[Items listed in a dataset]

*** Block opens ***

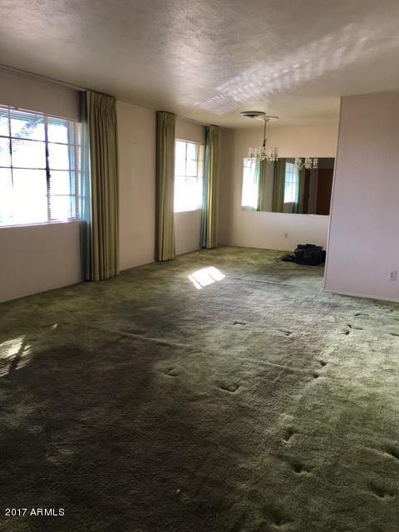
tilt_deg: -9.9
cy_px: 266
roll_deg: -1.6
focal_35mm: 29
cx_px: 200
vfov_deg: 61.7
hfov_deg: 48.2
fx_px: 446
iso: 25
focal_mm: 4.15
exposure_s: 1/15
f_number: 2.2
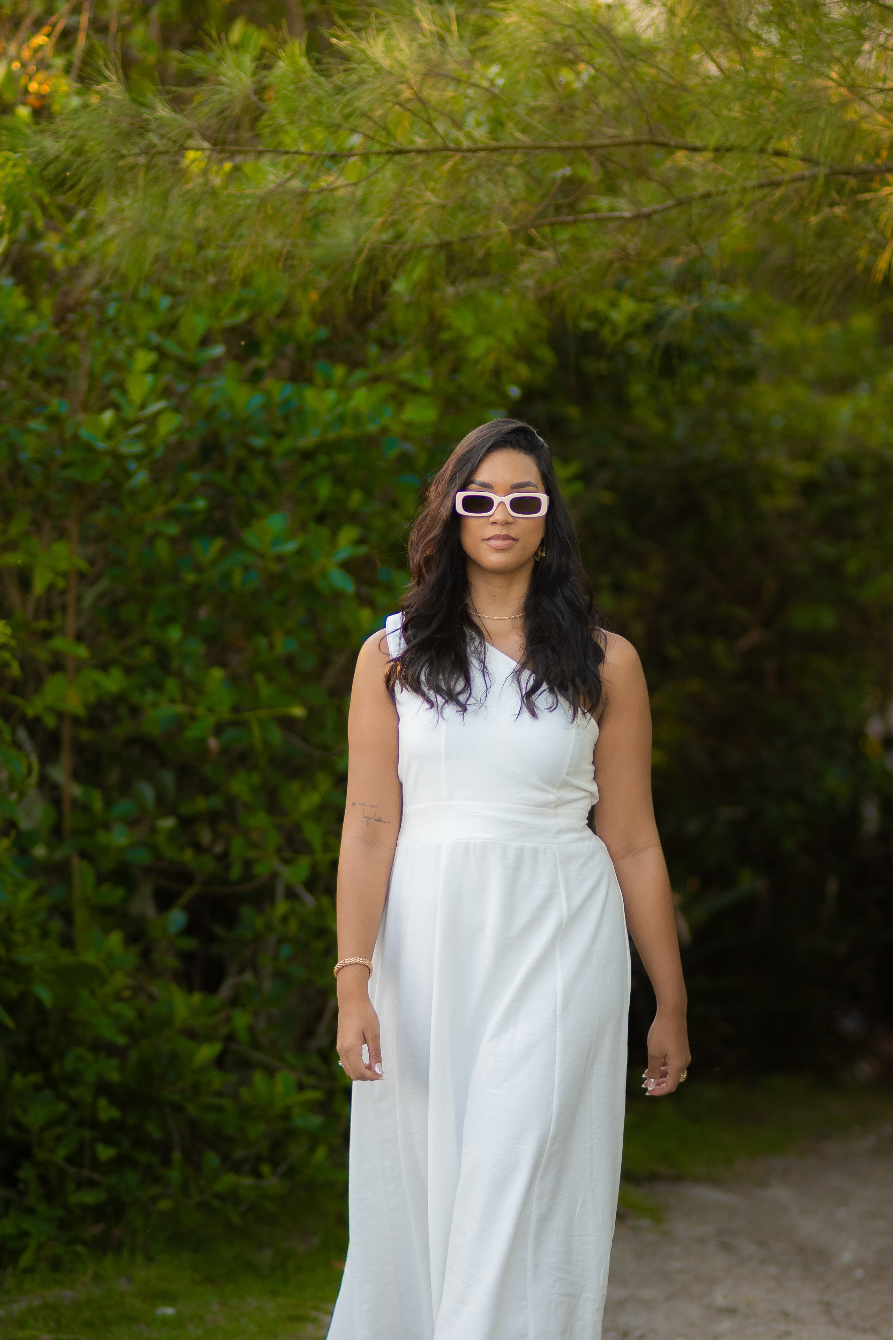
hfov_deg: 10.8
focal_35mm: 128
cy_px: 670
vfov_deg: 16.1
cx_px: 446
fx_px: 4744
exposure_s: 1/640
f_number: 1.8
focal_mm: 85
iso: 250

*** Block closes ***

Prompt: Every line above goes into your copy exactly; no images go in.

Solution to this problem:
tilt_deg: -9.9
cy_px: 266
roll_deg: -1.6
focal_35mm: 29
cx_px: 200
vfov_deg: 61.7
hfov_deg: 48.2
fx_px: 446
iso: 25
focal_mm: 4.15
exposure_s: 1/15
f_number: 2.2
hfov_deg: 10.8
focal_35mm: 128
cy_px: 670
vfov_deg: 16.1
cx_px: 446
fx_px: 4744
exposure_s: 1/640
f_number: 1.8
focal_mm: 85
iso: 250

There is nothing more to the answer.